(DATA TO PROCESS)

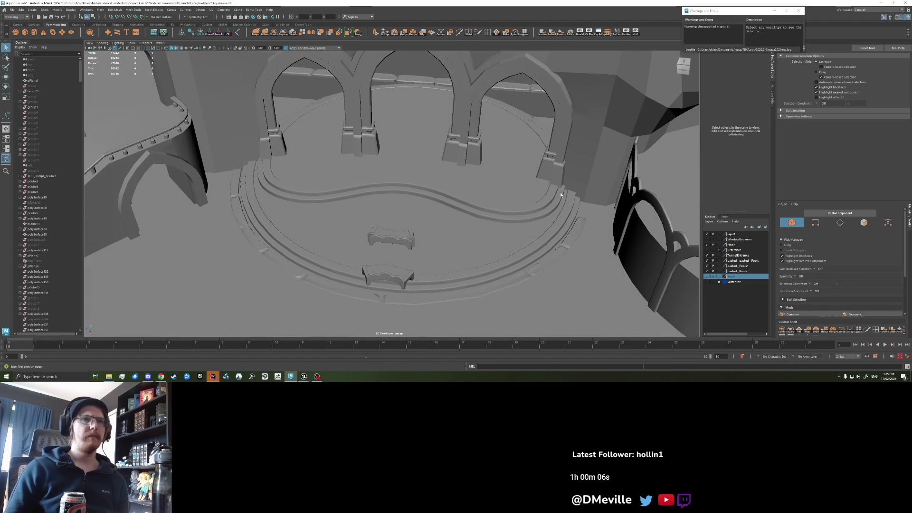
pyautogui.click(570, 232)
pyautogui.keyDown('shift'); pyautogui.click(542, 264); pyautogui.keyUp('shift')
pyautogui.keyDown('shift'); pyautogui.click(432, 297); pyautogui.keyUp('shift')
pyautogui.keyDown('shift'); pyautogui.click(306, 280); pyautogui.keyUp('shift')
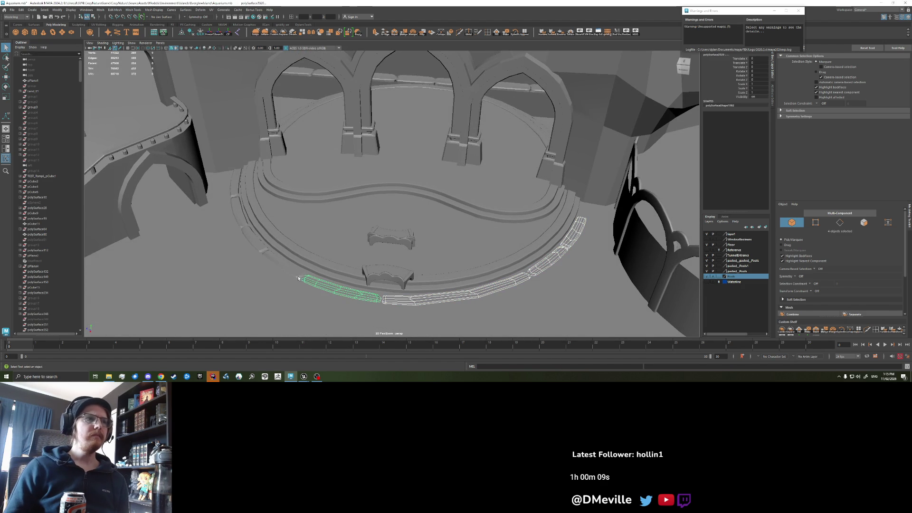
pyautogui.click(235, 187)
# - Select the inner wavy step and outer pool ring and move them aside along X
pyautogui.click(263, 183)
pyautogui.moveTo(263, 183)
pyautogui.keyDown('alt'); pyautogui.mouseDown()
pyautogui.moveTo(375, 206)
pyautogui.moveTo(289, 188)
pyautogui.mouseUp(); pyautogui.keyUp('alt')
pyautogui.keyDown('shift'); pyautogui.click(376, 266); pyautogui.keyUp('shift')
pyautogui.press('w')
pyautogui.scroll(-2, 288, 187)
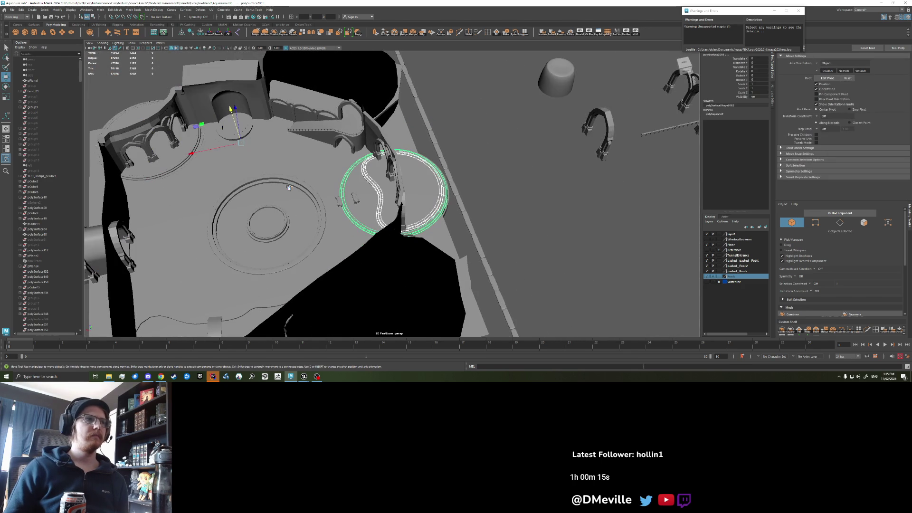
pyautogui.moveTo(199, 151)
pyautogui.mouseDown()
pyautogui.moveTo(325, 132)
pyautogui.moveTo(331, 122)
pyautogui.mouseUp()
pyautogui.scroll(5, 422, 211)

(End DATA TO PROCESS)
(DATA TO PROCESS)

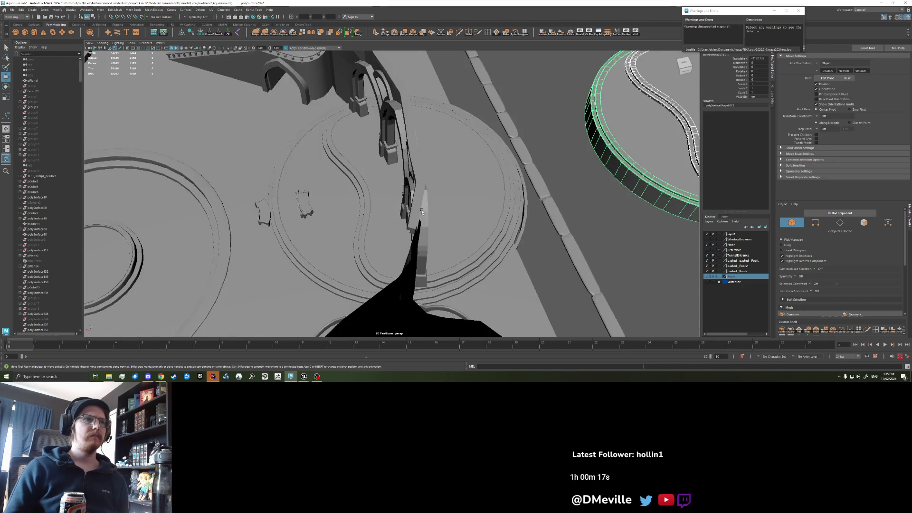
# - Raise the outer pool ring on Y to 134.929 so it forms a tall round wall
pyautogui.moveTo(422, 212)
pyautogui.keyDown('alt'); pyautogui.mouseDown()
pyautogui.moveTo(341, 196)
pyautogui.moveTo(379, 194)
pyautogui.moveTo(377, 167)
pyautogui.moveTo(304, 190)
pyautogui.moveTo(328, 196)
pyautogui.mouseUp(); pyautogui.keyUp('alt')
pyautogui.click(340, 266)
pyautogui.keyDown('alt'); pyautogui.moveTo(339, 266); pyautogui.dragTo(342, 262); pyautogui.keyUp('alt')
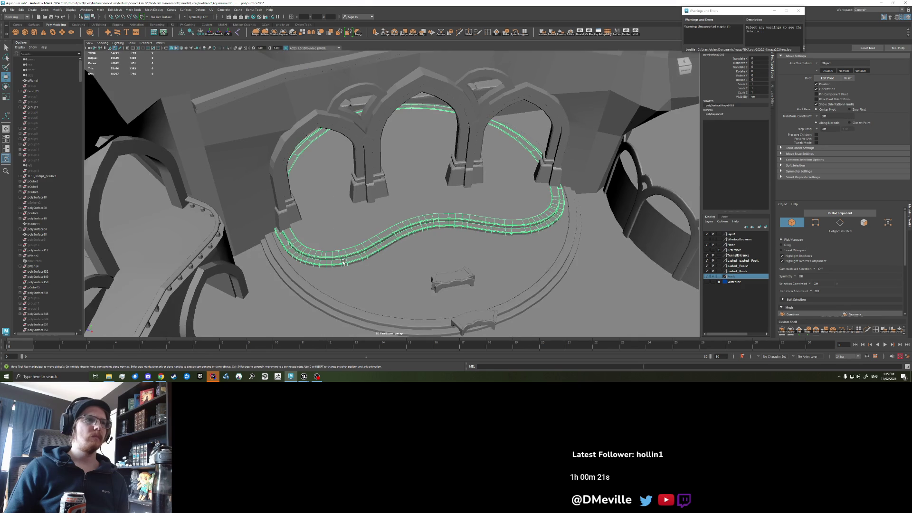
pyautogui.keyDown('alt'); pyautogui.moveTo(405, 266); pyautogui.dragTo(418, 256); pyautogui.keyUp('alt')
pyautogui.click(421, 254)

(End DATA TO PROCESS)
(DATA TO PROCESS)

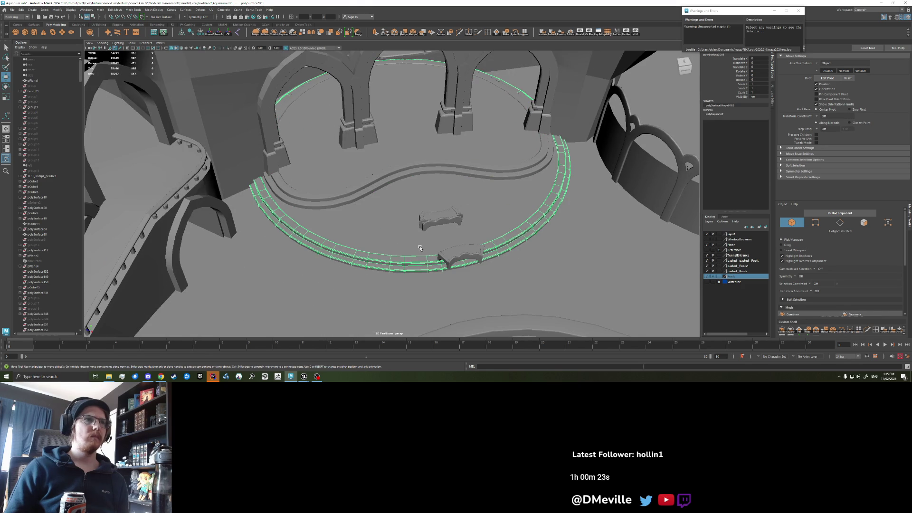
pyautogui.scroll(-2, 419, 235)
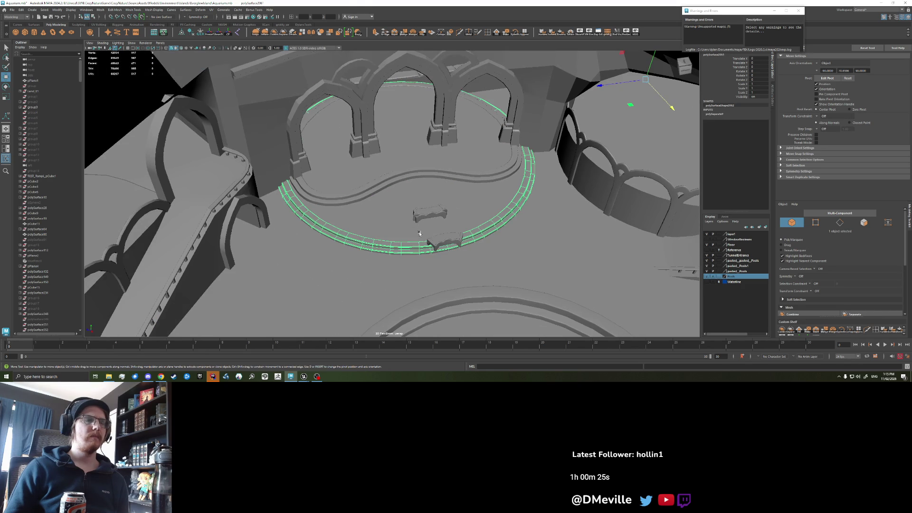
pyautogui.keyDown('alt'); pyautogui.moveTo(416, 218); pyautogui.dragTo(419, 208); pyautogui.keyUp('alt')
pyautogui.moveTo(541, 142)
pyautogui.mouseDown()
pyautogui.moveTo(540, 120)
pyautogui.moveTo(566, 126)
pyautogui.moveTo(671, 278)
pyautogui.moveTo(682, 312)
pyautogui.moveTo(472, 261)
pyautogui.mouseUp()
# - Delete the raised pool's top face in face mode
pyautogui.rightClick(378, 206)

(End DATA TO PROCESS)

WHAT THIS TASK INVOLVES: Leaving out each picture, repeat exactly the lines above from the one that contains "pyautogui.click(570, 232)" through the one that contains "pyautogui.scroll(5, 422, 211)".

ANSWER SECTION:
pyautogui.click(570, 232)
pyautogui.keyDown('shift'); pyautogui.click(542, 264); pyautogui.keyUp('shift')
pyautogui.keyDown('shift'); pyautogui.click(432, 297); pyautogui.keyUp('shift')
pyautogui.keyDown('shift'); pyautogui.click(306, 280); pyautogui.keyUp('shift')
pyautogui.click(235, 187)
# - Select the inner wavy step and outer pool ring and move them aside along X
pyautogui.click(263, 183)
pyautogui.moveTo(263, 183)
pyautogui.keyDown('alt'); pyautogui.mouseDown()
pyautogui.moveTo(375, 206)
pyautogui.moveTo(289, 188)
pyautogui.mouseUp(); pyautogui.keyUp('alt')
pyautogui.keyDown('shift'); pyautogui.click(376, 266); pyautogui.keyUp('shift')
pyautogui.press('w')
pyautogui.scroll(-2, 288, 187)
pyautogui.moveTo(199, 151)
pyautogui.mouseDown()
pyautogui.moveTo(325, 132)
pyautogui.moveTo(331, 122)
pyautogui.mouseUp()
pyautogui.scroll(5, 422, 211)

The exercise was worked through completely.